Assignment: Reproduce every line of the data below word for word, leaving out the pictures.

Data excerpt:
= Beginning of Section =

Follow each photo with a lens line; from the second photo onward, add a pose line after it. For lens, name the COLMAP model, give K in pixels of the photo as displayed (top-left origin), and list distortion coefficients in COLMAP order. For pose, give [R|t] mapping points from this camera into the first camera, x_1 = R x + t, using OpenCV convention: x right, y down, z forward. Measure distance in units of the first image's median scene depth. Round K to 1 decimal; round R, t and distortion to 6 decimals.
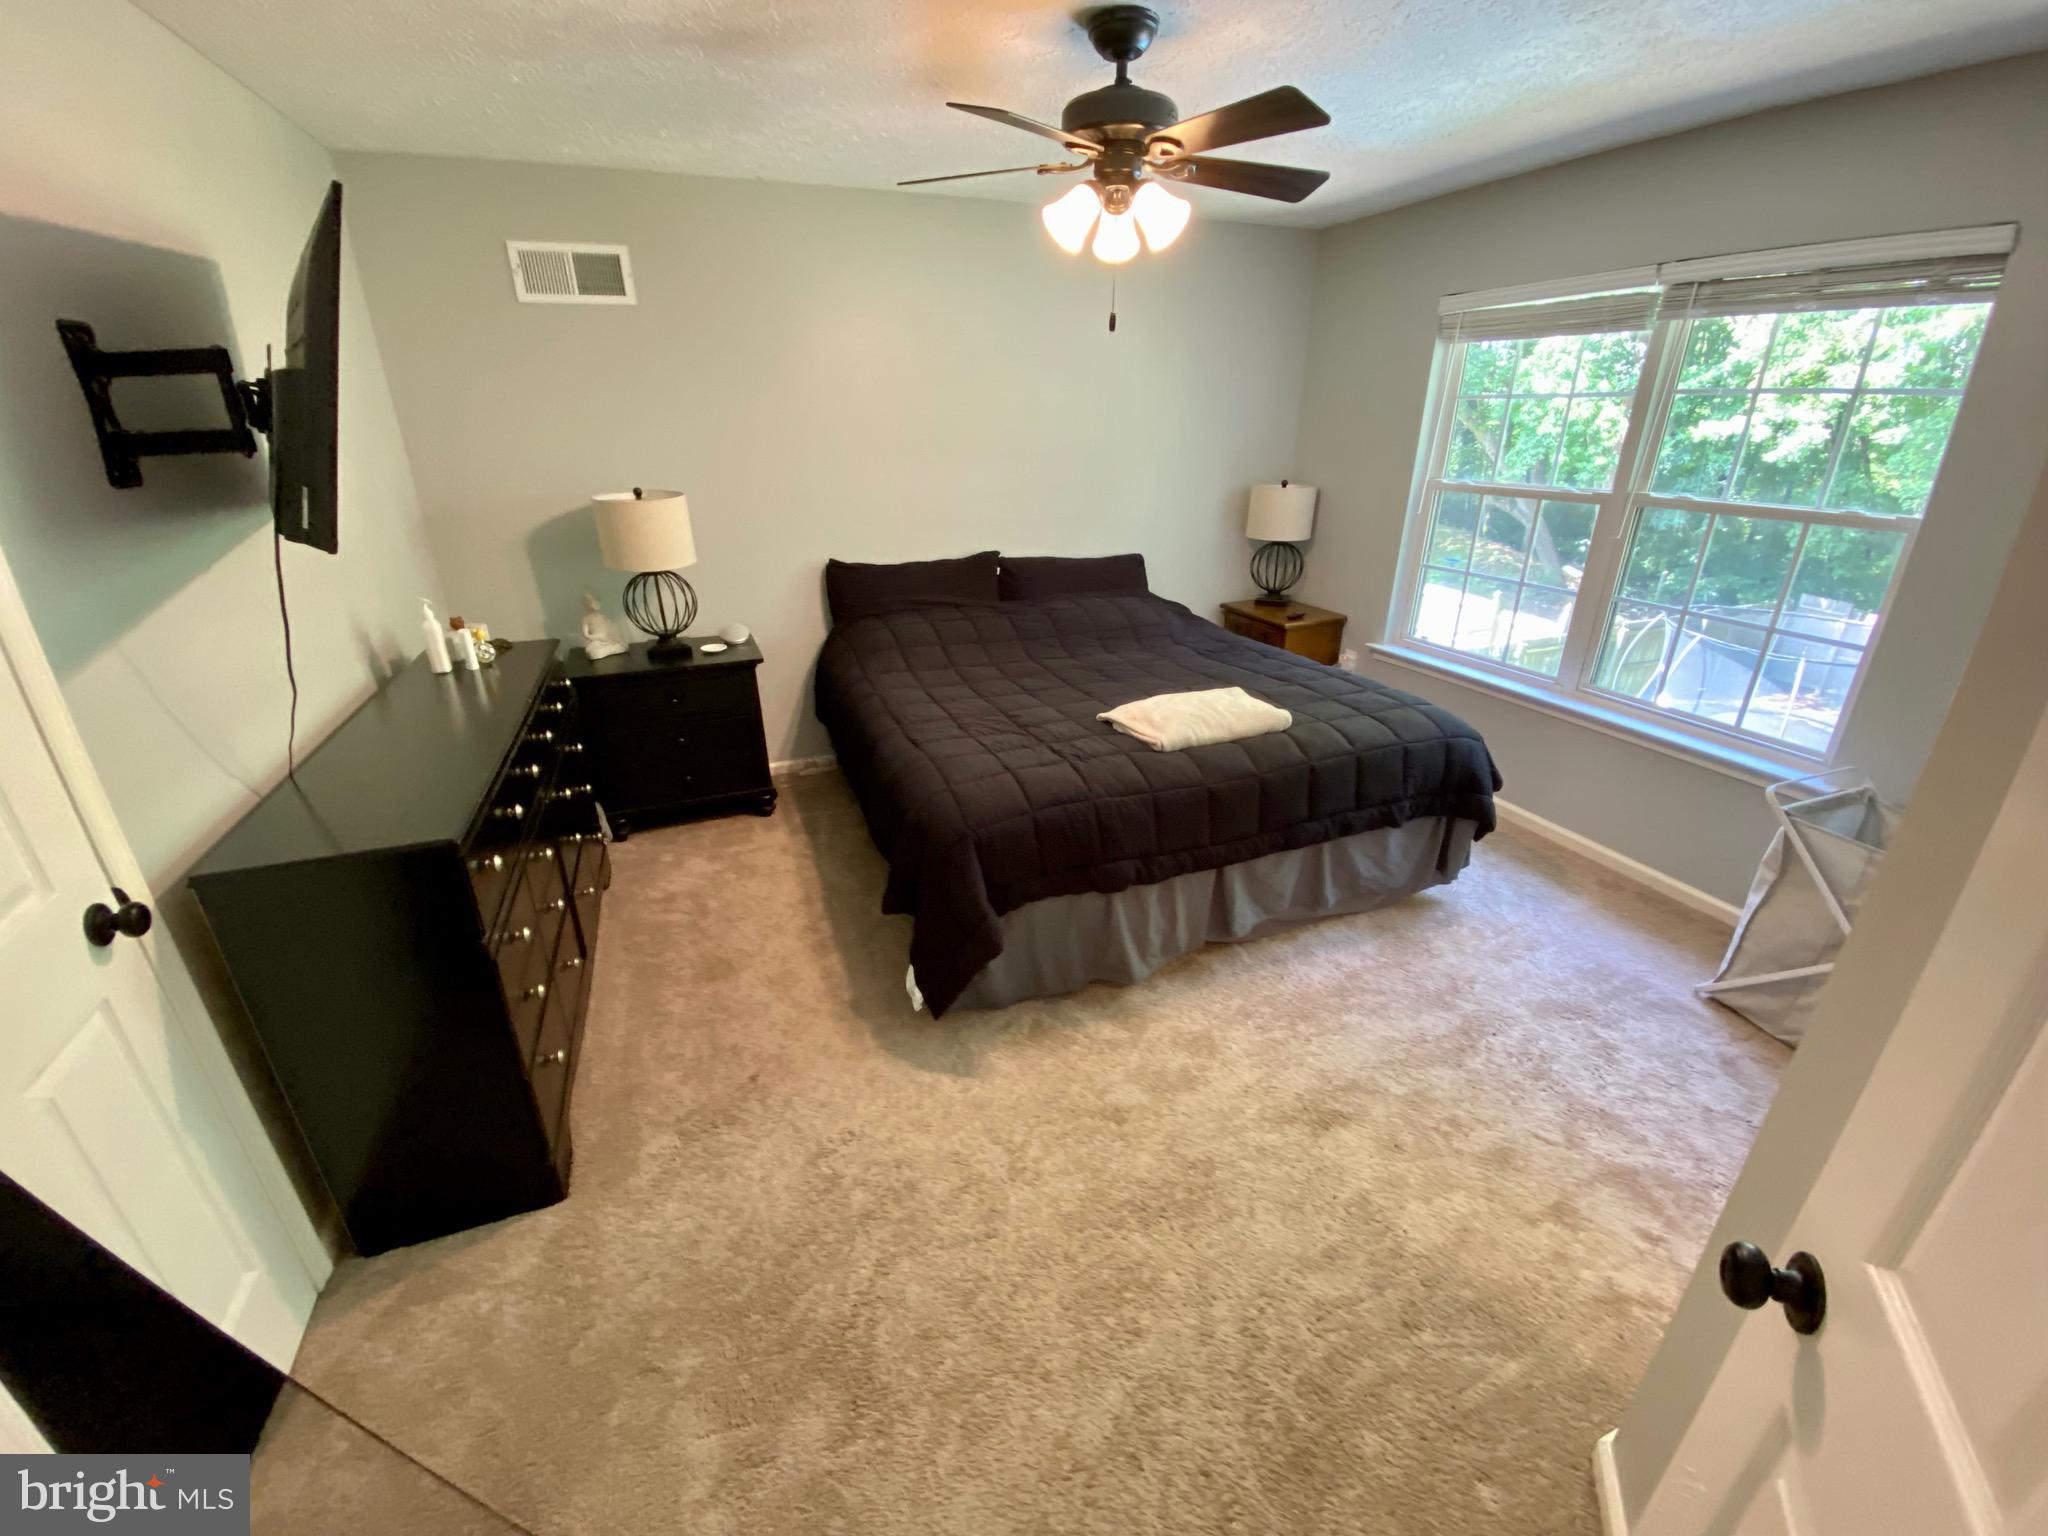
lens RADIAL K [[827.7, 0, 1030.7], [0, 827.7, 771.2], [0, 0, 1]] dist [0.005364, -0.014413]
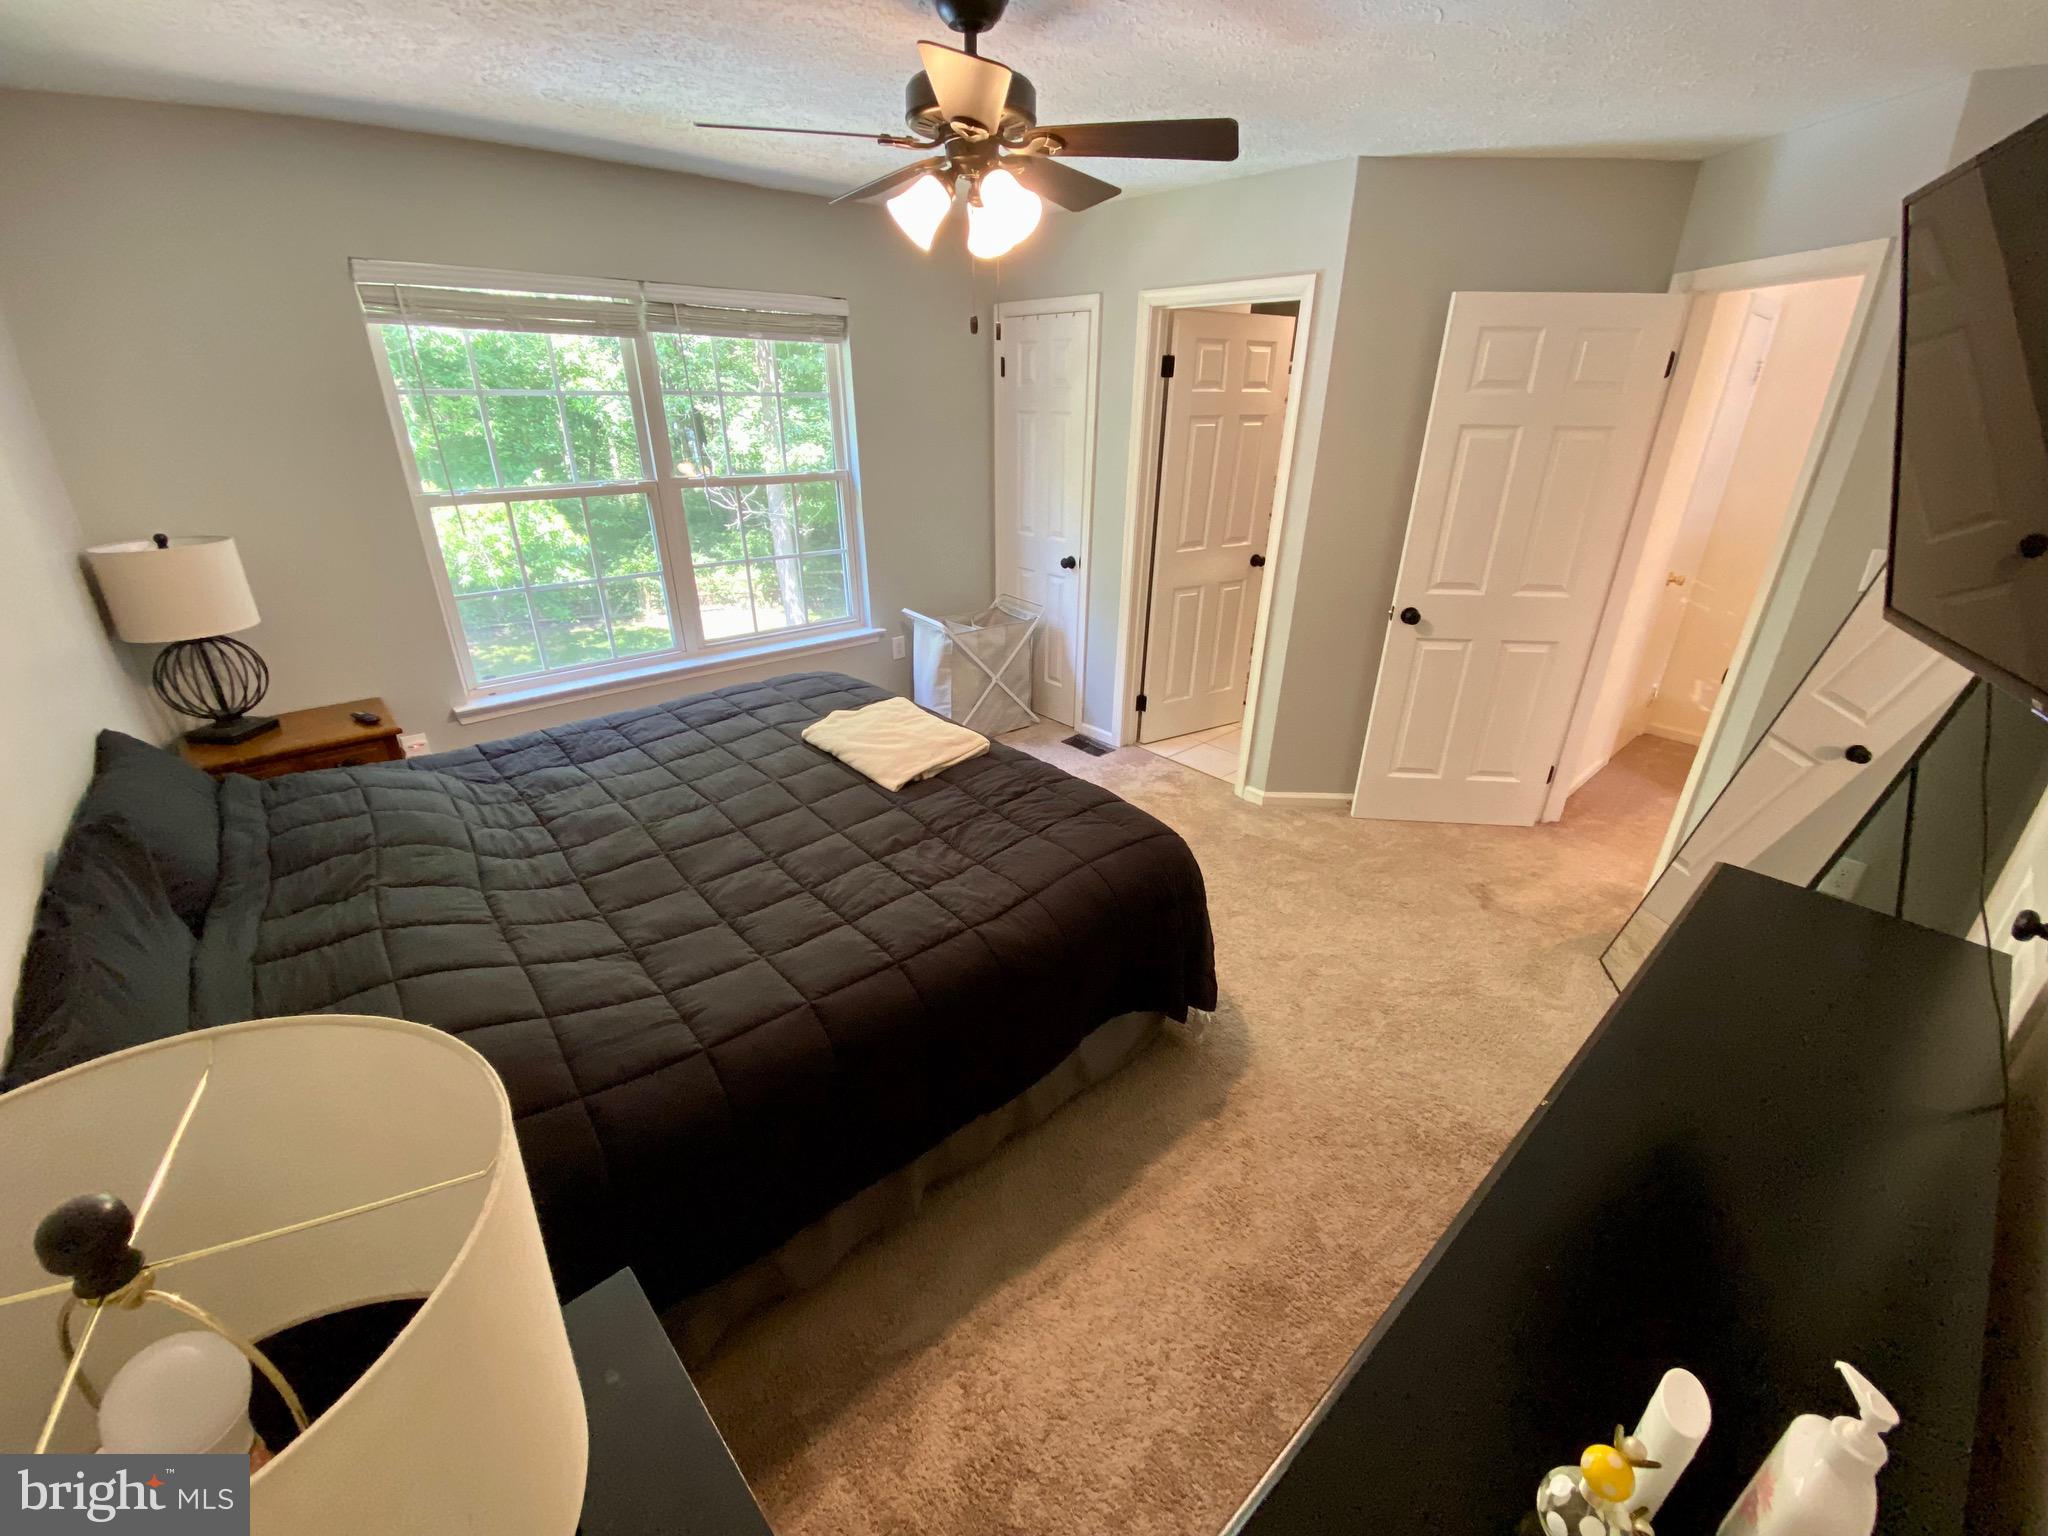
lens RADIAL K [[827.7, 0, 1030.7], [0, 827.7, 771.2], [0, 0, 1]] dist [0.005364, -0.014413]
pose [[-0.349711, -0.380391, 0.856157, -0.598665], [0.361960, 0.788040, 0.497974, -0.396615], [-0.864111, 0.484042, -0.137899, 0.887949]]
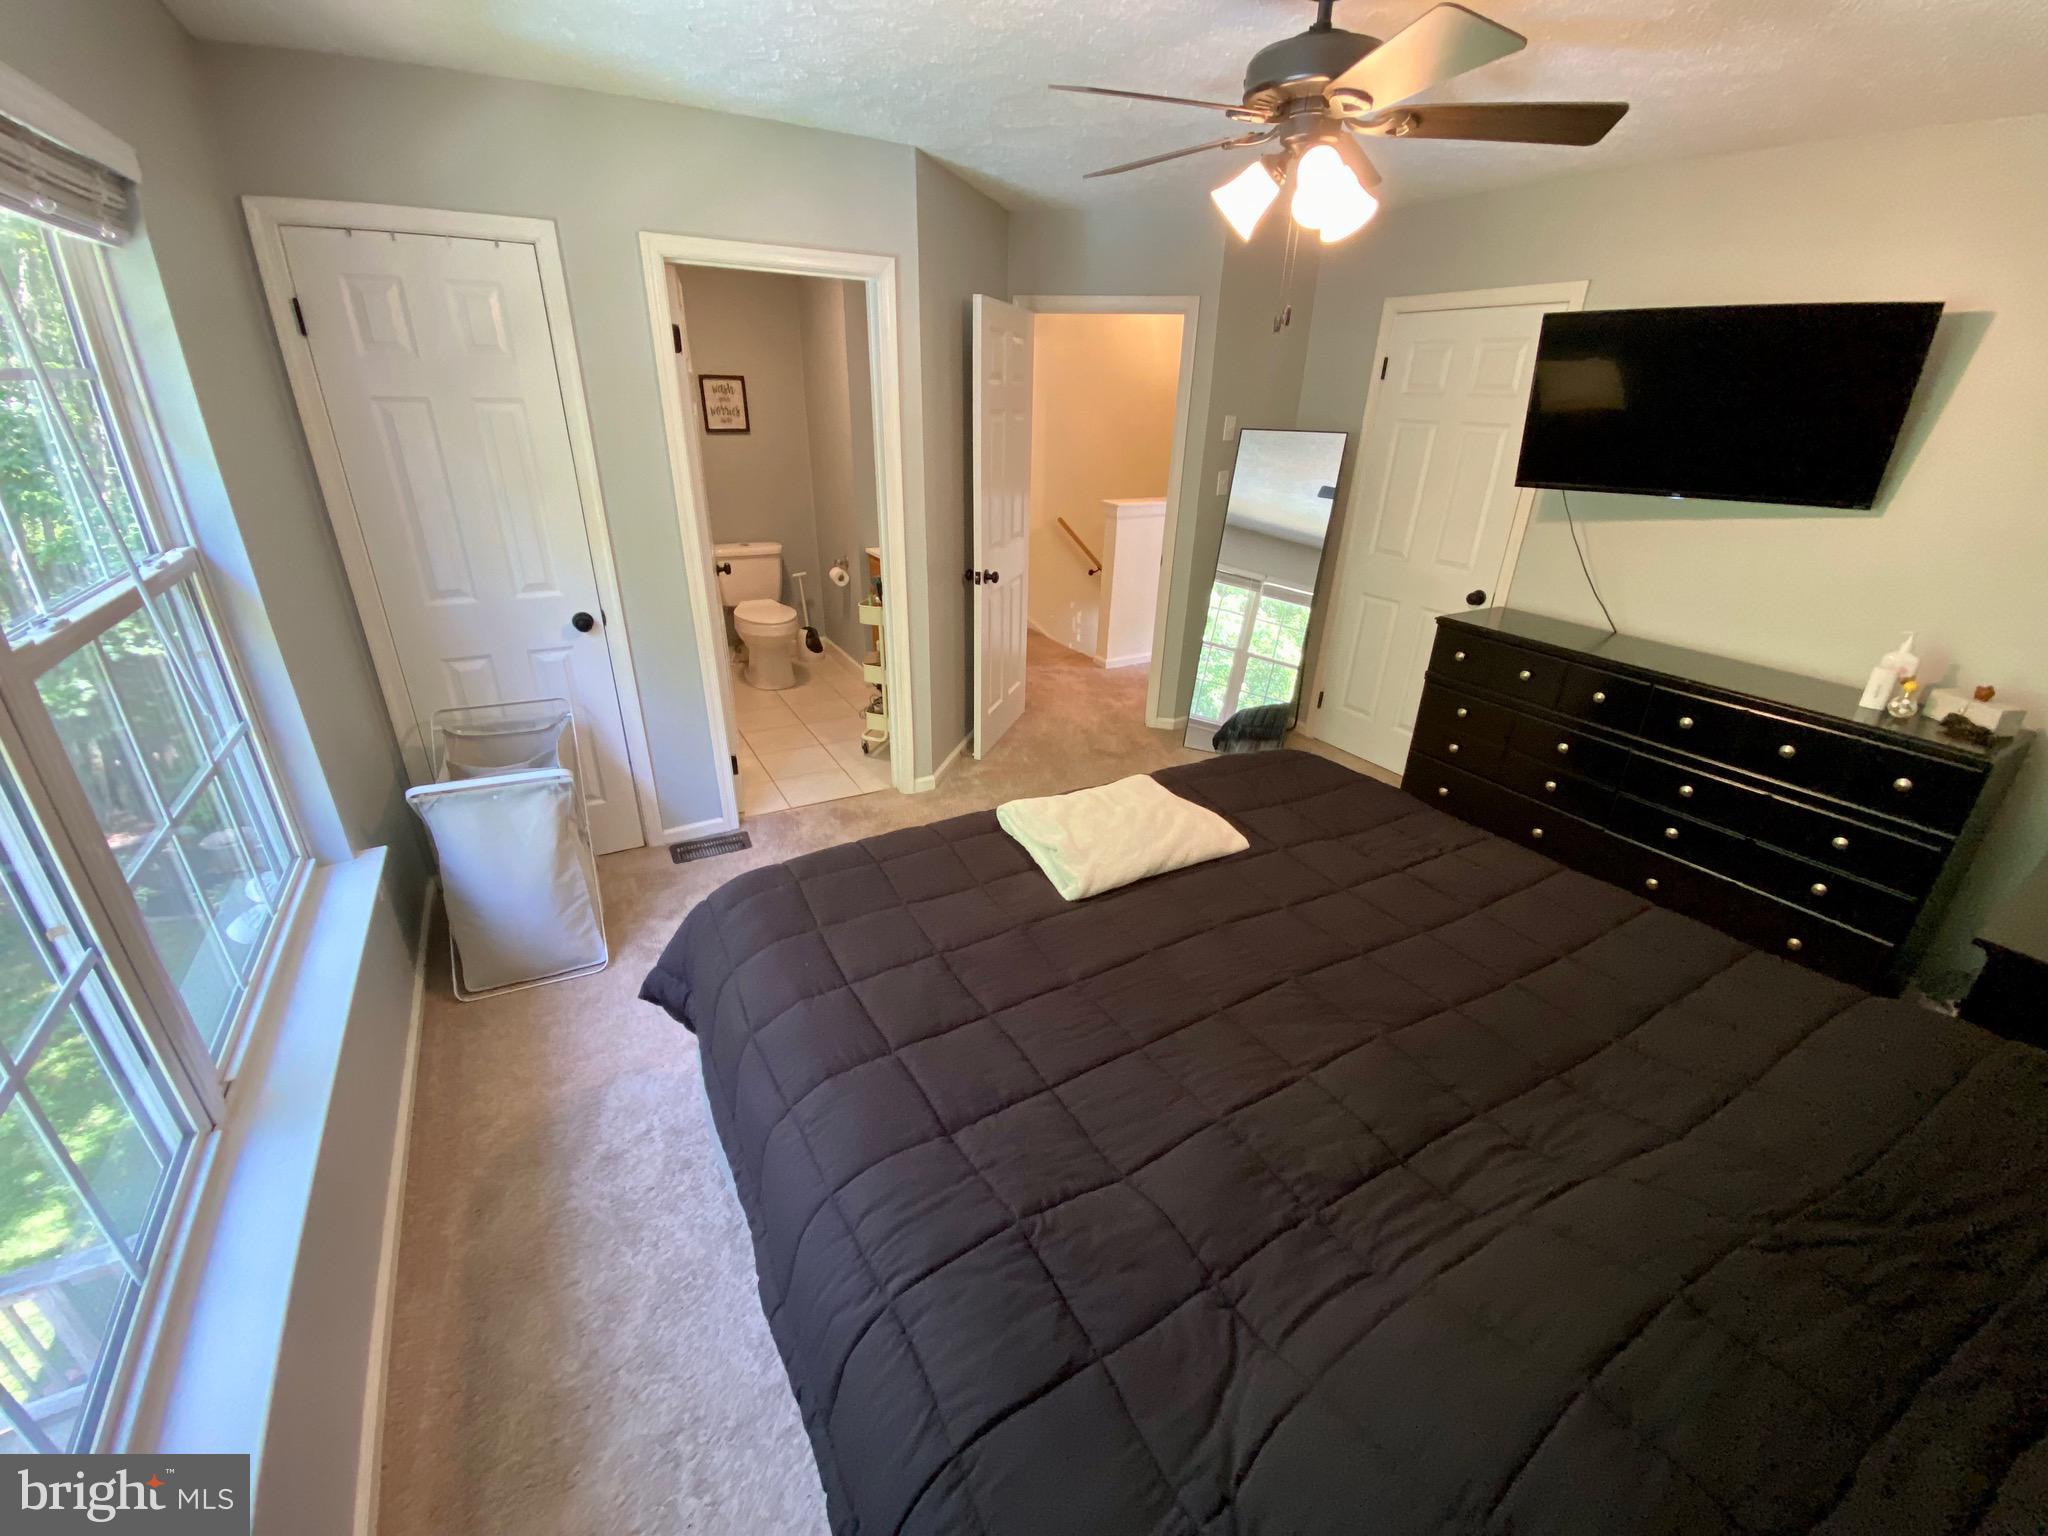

= End of Section =

Written response:
Follow each photo with a lens line; from the second photo onward, add a pose line after it. For lens, name the COLMAP model, give K in pixels of the photo as displayed (top-left origin), and list distortion coefficients in COLMAP order. For pose, give [R|t] mapping points from this camera into the first camera, x_1 = R x + t, using OpenCV convention: x right, y down, z forward. Measure distance in units of the first image's median scene depth. Round K to 1 decimal; round R, t and distortion to 6 decimals.
lens RADIAL K [[827.7, 0, 1030.7], [0, 827.7, 771.2], [0, 0, 1]] dist [0.005364, -0.014413]
lens RADIAL K [[827.7, 0, 1030.7], [0, 827.7, 771.2], [0, 0, 1]] dist [0.005364, -0.014413]
pose [[-0.349711, -0.380391, 0.856157, -0.598665], [0.361960, 0.788040, 0.497974, -0.396615], [-0.864111, 0.484042, -0.137899, 0.887949]]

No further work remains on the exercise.